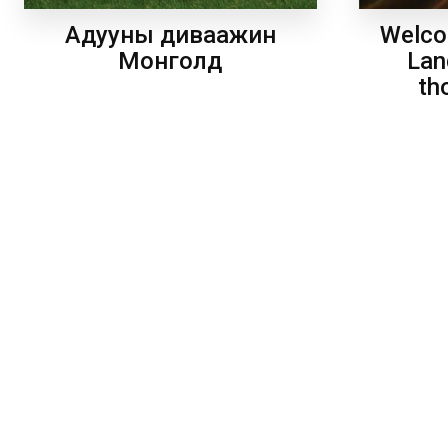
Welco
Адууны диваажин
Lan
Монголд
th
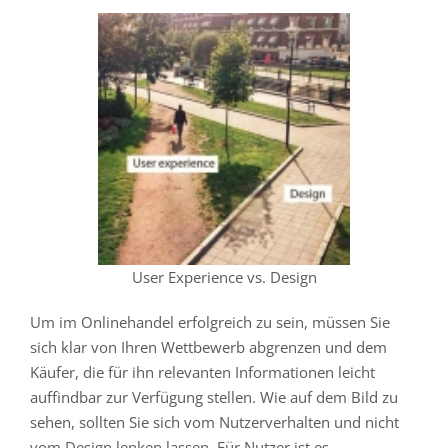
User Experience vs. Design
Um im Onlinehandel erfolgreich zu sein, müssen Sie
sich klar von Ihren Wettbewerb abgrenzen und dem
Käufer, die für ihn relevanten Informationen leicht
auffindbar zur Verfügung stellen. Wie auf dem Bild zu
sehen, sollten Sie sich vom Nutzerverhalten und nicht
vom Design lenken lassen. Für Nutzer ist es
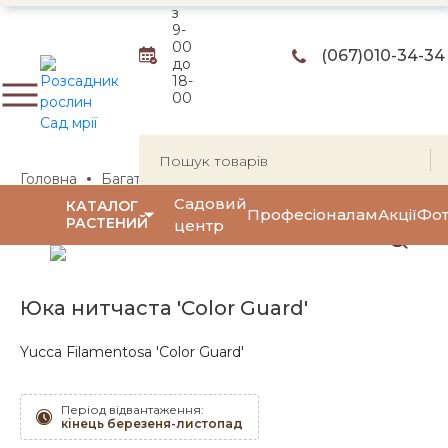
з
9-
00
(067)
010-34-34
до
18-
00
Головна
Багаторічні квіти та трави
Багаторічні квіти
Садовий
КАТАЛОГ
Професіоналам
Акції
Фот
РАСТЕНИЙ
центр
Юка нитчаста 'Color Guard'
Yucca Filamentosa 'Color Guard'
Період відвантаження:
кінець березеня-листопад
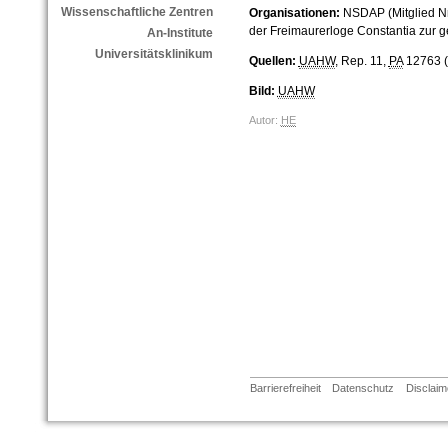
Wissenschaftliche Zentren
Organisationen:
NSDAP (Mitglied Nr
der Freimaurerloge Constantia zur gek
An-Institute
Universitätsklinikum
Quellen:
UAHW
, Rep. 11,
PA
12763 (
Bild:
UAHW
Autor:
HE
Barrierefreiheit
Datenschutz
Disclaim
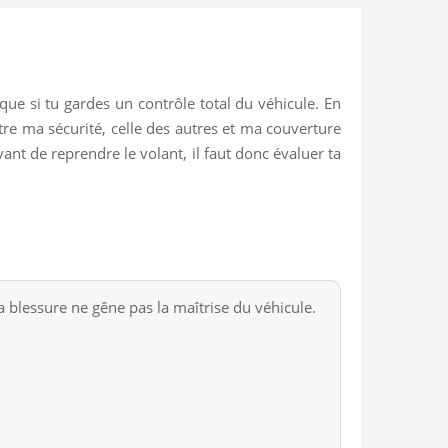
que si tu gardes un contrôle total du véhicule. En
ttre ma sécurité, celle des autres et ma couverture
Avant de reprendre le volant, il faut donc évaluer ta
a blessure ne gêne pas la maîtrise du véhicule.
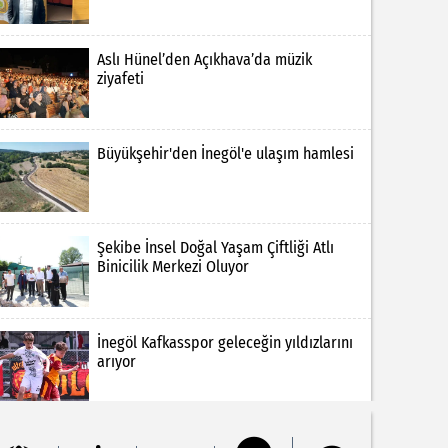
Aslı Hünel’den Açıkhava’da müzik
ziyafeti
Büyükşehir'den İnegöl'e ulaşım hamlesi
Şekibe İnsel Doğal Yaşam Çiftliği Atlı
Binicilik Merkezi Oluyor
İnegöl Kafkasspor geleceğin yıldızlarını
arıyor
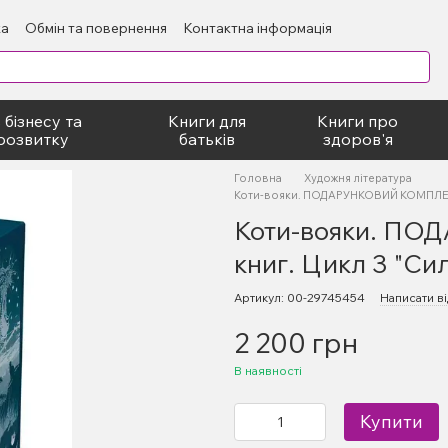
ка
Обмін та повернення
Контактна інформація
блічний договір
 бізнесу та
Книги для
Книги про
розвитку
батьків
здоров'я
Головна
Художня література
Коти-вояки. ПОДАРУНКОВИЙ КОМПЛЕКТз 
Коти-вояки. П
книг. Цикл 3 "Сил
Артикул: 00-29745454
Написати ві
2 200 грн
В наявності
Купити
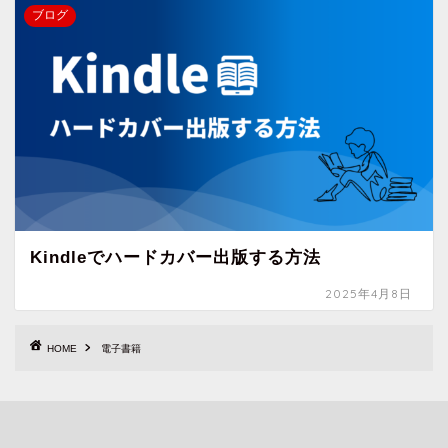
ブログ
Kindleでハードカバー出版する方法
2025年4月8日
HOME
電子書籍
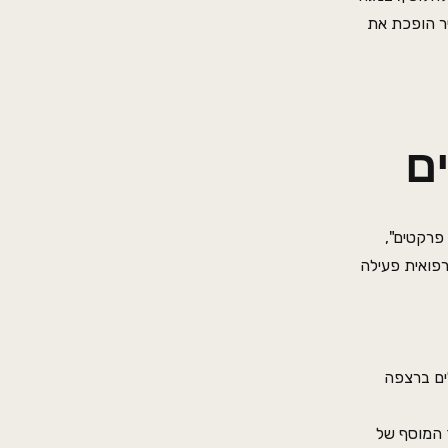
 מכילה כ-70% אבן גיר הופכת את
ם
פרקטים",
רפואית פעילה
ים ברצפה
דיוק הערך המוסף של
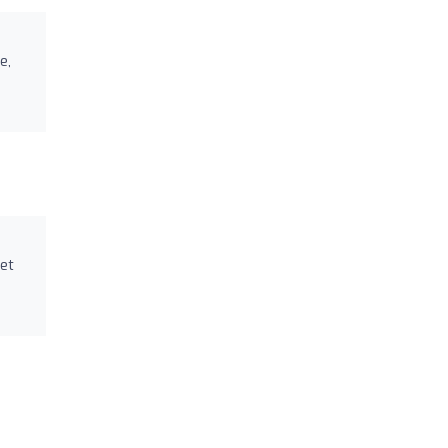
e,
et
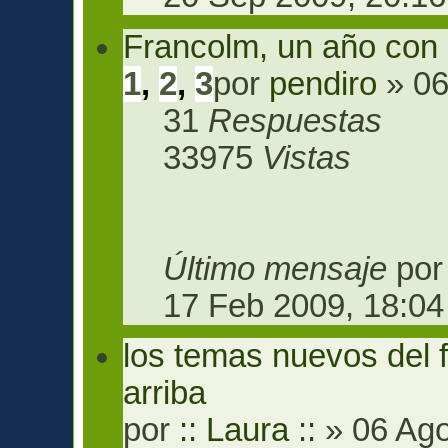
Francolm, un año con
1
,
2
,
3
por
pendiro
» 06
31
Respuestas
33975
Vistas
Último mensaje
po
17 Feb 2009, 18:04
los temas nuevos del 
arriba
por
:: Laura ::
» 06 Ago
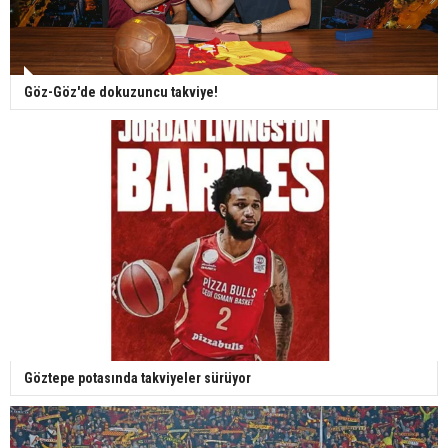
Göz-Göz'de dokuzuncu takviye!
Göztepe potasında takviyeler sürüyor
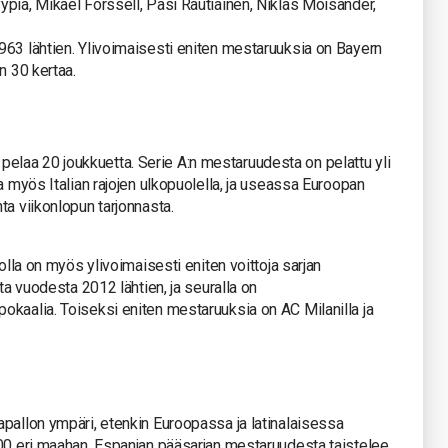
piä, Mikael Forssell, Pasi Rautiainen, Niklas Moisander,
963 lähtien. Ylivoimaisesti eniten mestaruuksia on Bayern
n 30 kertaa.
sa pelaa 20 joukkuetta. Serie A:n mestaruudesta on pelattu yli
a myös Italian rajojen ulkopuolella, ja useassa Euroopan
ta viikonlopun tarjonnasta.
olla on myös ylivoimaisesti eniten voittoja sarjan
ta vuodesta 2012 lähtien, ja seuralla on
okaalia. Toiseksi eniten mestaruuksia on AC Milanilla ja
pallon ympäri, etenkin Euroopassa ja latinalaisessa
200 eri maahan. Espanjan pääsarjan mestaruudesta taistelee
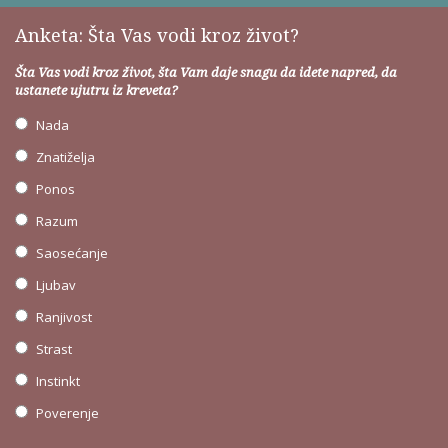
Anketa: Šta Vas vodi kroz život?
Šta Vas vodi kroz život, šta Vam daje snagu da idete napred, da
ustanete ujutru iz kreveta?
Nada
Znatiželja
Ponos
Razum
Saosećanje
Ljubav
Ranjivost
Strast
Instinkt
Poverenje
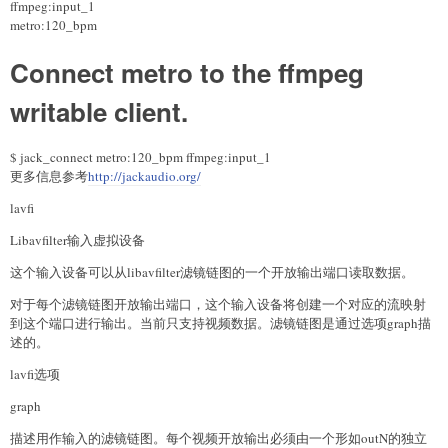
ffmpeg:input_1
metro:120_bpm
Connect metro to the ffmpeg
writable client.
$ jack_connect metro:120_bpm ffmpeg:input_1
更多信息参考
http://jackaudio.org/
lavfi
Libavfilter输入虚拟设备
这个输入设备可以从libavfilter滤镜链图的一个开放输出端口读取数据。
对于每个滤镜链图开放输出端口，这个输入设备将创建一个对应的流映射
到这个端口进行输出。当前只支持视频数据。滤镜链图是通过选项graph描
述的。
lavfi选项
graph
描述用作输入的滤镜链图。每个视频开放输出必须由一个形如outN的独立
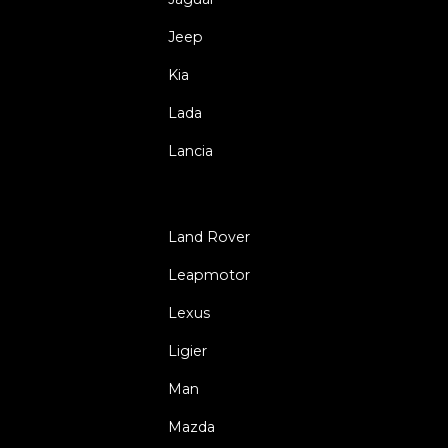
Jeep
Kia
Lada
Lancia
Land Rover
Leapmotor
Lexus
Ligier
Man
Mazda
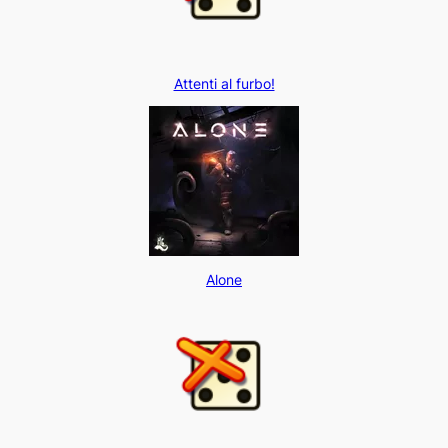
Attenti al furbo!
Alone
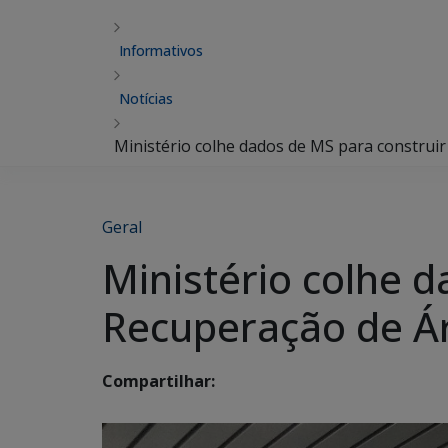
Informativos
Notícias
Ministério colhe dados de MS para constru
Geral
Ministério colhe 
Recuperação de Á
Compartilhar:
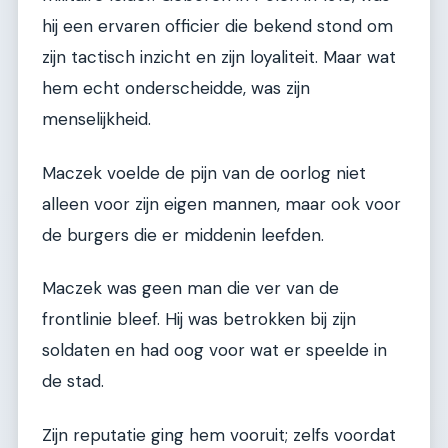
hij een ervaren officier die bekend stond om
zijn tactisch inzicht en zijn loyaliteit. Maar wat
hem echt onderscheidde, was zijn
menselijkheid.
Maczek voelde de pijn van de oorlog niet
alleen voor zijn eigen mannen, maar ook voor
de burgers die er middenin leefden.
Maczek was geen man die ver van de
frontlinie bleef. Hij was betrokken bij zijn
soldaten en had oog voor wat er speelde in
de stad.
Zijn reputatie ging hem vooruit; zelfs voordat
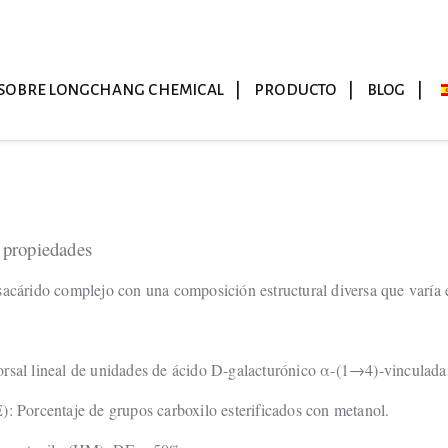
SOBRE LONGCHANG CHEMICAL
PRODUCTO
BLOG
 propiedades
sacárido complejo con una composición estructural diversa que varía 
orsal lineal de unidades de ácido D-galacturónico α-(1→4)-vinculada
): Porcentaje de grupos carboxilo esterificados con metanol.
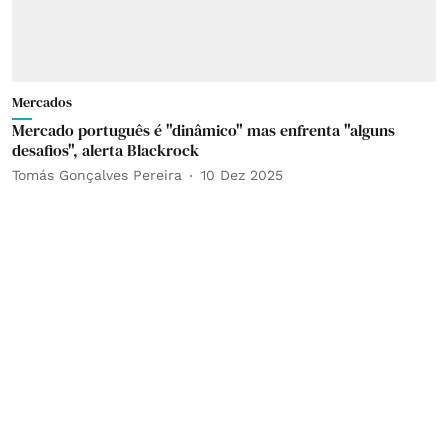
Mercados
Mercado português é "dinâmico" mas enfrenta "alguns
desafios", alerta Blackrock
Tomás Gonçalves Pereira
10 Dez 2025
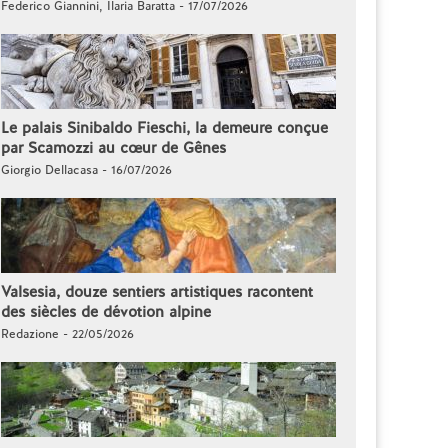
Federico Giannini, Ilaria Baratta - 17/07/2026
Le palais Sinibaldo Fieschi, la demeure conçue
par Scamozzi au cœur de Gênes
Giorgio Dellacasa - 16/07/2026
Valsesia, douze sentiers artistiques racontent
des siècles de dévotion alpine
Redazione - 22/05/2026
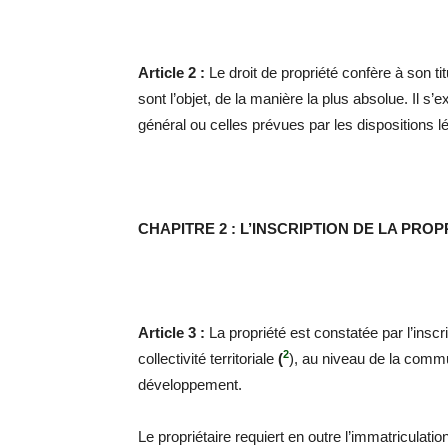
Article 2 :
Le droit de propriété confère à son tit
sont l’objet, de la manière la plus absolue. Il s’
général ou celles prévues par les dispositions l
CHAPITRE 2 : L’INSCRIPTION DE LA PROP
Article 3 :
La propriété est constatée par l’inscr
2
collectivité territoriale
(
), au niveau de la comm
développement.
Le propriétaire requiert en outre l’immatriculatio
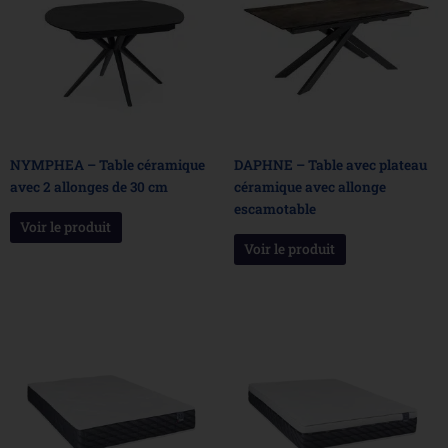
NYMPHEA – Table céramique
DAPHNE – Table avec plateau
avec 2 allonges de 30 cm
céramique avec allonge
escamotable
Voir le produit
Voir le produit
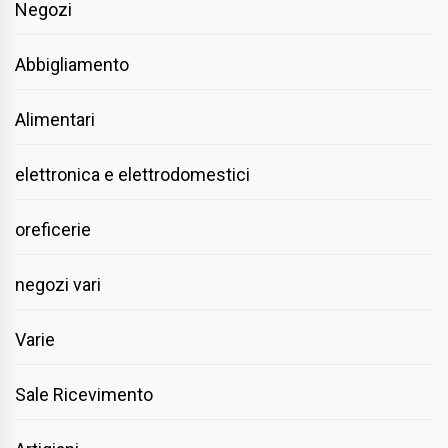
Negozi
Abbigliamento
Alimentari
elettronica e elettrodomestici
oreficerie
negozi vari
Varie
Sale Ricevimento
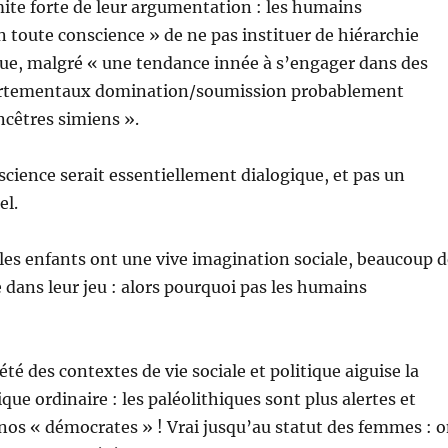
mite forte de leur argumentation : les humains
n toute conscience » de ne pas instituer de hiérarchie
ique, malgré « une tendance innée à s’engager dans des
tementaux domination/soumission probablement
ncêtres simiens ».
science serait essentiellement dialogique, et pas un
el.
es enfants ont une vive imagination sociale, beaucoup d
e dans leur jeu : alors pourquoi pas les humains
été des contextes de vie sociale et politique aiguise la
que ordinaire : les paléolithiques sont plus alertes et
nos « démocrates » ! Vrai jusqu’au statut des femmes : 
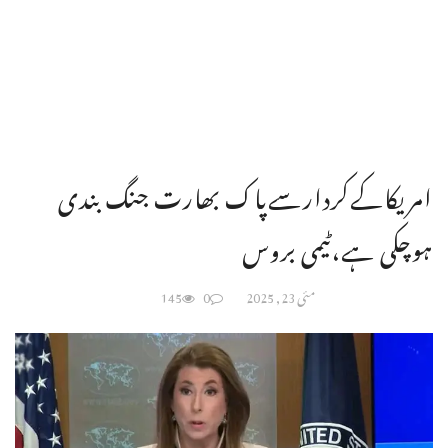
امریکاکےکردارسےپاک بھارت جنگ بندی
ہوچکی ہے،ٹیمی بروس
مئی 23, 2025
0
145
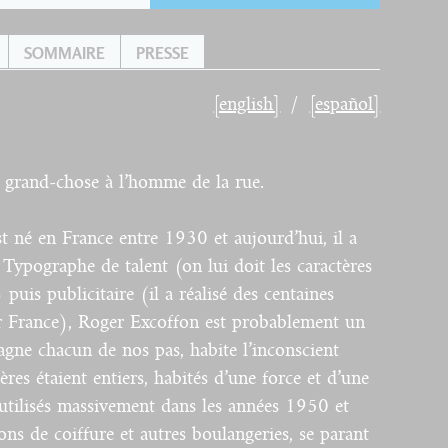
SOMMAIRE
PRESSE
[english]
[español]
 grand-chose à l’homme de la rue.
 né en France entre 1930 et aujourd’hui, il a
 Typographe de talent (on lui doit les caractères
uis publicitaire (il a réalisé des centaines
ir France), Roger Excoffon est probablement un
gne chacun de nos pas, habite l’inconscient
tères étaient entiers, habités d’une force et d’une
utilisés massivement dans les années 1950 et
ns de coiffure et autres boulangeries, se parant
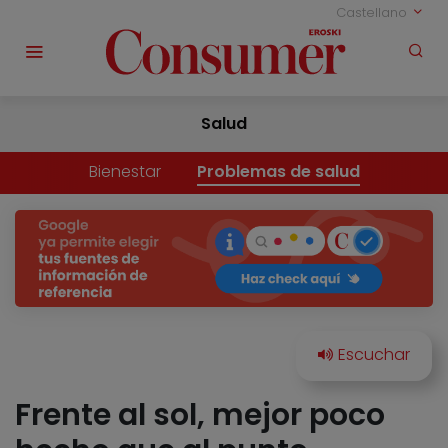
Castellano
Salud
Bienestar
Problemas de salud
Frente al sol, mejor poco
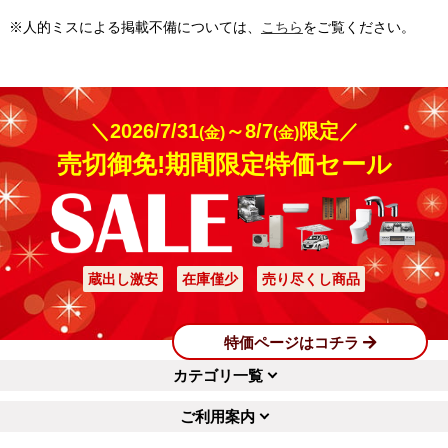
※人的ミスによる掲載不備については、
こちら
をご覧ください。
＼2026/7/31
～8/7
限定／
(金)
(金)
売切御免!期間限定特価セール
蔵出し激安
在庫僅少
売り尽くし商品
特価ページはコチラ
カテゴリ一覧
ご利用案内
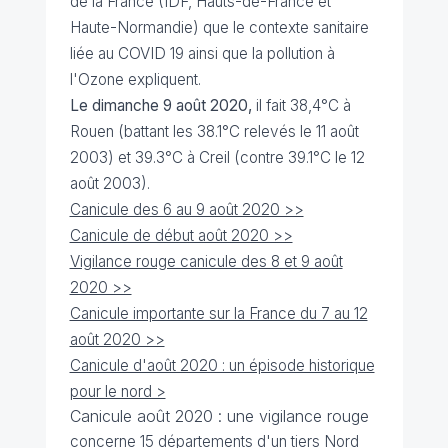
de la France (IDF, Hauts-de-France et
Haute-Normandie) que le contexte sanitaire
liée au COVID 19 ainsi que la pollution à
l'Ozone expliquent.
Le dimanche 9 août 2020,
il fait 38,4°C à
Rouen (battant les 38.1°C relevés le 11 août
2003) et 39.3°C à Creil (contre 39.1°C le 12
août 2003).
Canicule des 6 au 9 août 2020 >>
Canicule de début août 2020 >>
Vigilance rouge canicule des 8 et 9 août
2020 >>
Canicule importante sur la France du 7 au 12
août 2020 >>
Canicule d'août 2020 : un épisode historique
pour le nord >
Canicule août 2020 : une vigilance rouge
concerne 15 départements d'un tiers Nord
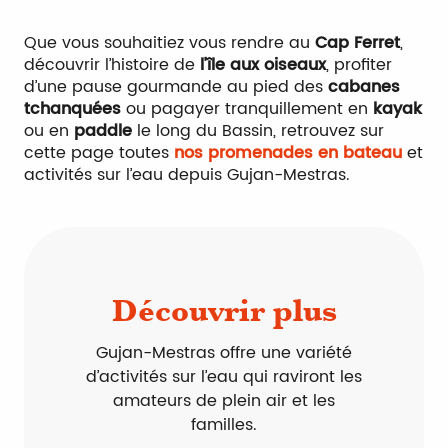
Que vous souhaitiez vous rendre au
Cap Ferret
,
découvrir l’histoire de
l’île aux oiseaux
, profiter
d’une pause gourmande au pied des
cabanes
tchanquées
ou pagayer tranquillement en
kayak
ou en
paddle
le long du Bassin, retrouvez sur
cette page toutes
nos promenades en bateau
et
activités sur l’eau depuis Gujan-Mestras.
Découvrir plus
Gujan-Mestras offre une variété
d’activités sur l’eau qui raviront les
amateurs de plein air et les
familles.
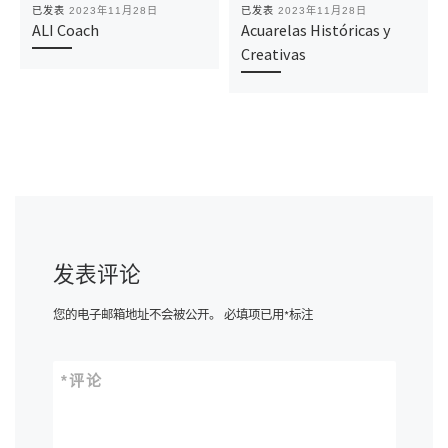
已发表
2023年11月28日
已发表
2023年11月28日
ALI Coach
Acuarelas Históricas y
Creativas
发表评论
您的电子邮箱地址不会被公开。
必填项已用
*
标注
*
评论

### [Exercise]
Only one part of the listing is wanted: the lines from the one containing "ttre ma sécurité, celle" through the one containing "Göztepe potasında takviyeler sürüyor", both included. Please transcribe it exactly, leaving out the pictures.

### [Solution below]
ttre ma sécurité, celle des autres et ma couverture
Avant de reprendre le volant, il faut donc évaluer ta
a blessure ne gêne pas la maîtrise du véhicule.
Aslı Hünel’den Açıkhava’da müzik
ziyafeti
Büyükşehir'den İnegöl'e ulaşım hamlesi
Şekibe İnsel Doğal Yaşam Çiftliği Atlı
Binicilik Merkezi Oluyor
İnegöl Kafkasspor geleceğin yıldızlarını
arıyor
ка
Обмін та повернення
Контактна інформація
блічний договір
 бізнесу та
Книги для
Книги про
розвитку
батьків
здоров'я
Головна
Художня література
Коти-вояки. ПОДАРУНКОВИЙ КОМПЛЕКТз 
Коти-вояки. П
книг. Цикл 3 "Сил
Артикул: 00-29745454
Написати ві
2 200 грн
В наявності
Купити
ブログ
Kindleでハードカバー出版する方法
2025年4月8日
HOME
電子書籍
 מכילה כ-70% אבן גיר הופכת את
ם
פרקטים",
רפואית פעילה
ים ברצפה
דיוק הערך המוסף של
e,
et
Francolm, un año con
1
,
2
,
3
por
pendiro
» 06
31
Respuestas
33975
Vistas
Último mensaje
po
17 Feb 2009, 18:04
los temas nuevos del 
arriba
por
:: Laura ::
» 06 Ago
Göz-Göz'de dokuzuncu takviye!
Göztepe potasında takviyeler sürüyor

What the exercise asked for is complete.